◆ **Exercise**:
Each line from the one containing "pacientov pravidelne monitorovať" onward, through the end of the entries, is to be transcribed exactly; nothing else is to be included.

◆ **Exercise materials**:
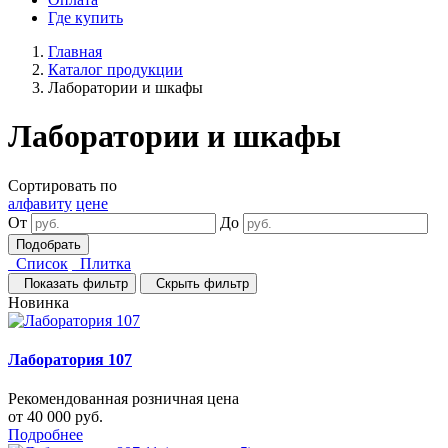
Где купить
Главная
Каталог продукции
Лаборатории и шкафы
Лаборатории и шкафы
Сортировать по
алфавиту
цене
От
До
Список
Плитка
Показать фильтр
Скрыть фильтр
Новинка
Лаборатория 107
Рекомендованная розничная цена
от 40 000 руб.
Подробнее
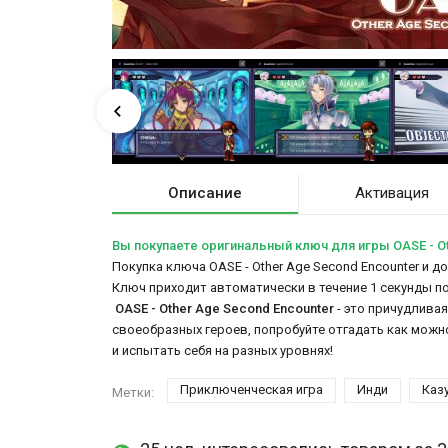
Описание
Активация
Вы покупаете оригинальный ключ для игры OASE - Ot
Покупка ключа OASE - Other Age Second Encounter и д
Ключ приходит автоматически в течение 1 секунды п
OASE - Other Age Second Encounter
- это причудлива
своеобразных героев, попробуйте отгадать как мож
и испытать себя на разных уровнях!
Приключенческая игра
Инди
Каз
Метки:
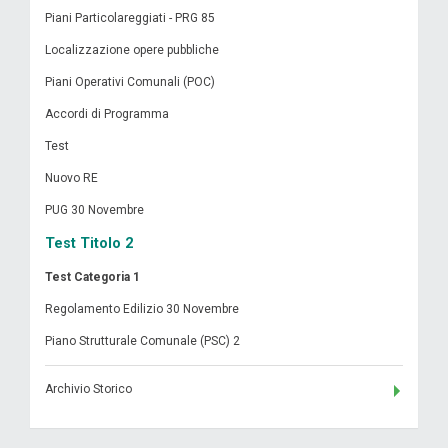
Piani Particolareggiati - PRG 85
Localizzazione opere pubbliche
Piani Operativi Comunali (POC)
Accordi di Programma
Test
Nuovo RE
PUG 30 Novembre
Test Titolo 2
Test Categoria 1
Regolamento Edilizio 30 Novembre
Piano Strutturale Comunale (PSC) 2
Archivio Storico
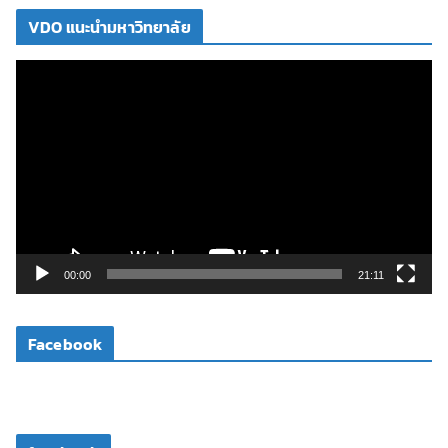
VDO แนะนำมหาวิทยาลัย
ตั
ว
เ
ล่
น
ไ
ฟ
ล์
วิ
00:00
21:11
ดี
โ
Facebook
อ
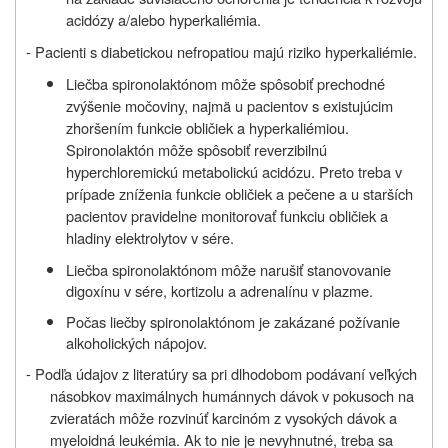
acidózy a/alebo hyperkaliémia.
- Pacienti s diabetickou nefropatiou majú riziko hyperkaliémie.
Liečba spironolaktónom môže spôsobiť prechodné
zvýšenie močoviny, najmä u pacientov s existujúcim
zhoršením funkcie obličiek a hyperkaliémiou.
Spironolaktón môže spôsobiť reverzibilnú
hyperchloremickú metabolickú acidózu. Preto treba v
prípade zníženia funkcie obličiek a pečene a u starších
pacientov pravidelne monitorovať funkciu obličiek a
hladiny elektrolytov v sére.
Liečba spironolaktónom môže narušiť stanovovanie
digoxínu v sére, kortizolu a adrenalínu v plazme.
Počas liečby spironolaktónom je zakázané požívanie
alkoholických nápojov.
- Podľa údajov z literatúry sa pri dlhodobom podávaní veľkých
násobkov maximálnych humánnych dávok v pokusoch na
zvieratách môže rozvinúť karcinóm z vysokých dávok a
myeloidná leukémia. Ak to nie je nevyhnutné, treba sa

◆ **Expected answer**:
pacientov pravidelne monitorovať funkciu obličiek a
hladiny elektrolytov v sére.
Liečba spironolaktónom môže narušiť stanovovanie
digoxínu v sére, kortizolu a adrenalínu v plazme.
Počas liečby spironolaktónom je zakázané požívanie
alkoholických nápojov.
- Podľa údajov z literatúry sa pri dlhodobom podávaní veľkých
násobkov maximálnych humánnych dávok v pokusoch na
zvieratách môže rozvinúť karcinóm z vysokých dávok a
myeloidná leukémia. Ak to nie je nevyhnutné, treba sa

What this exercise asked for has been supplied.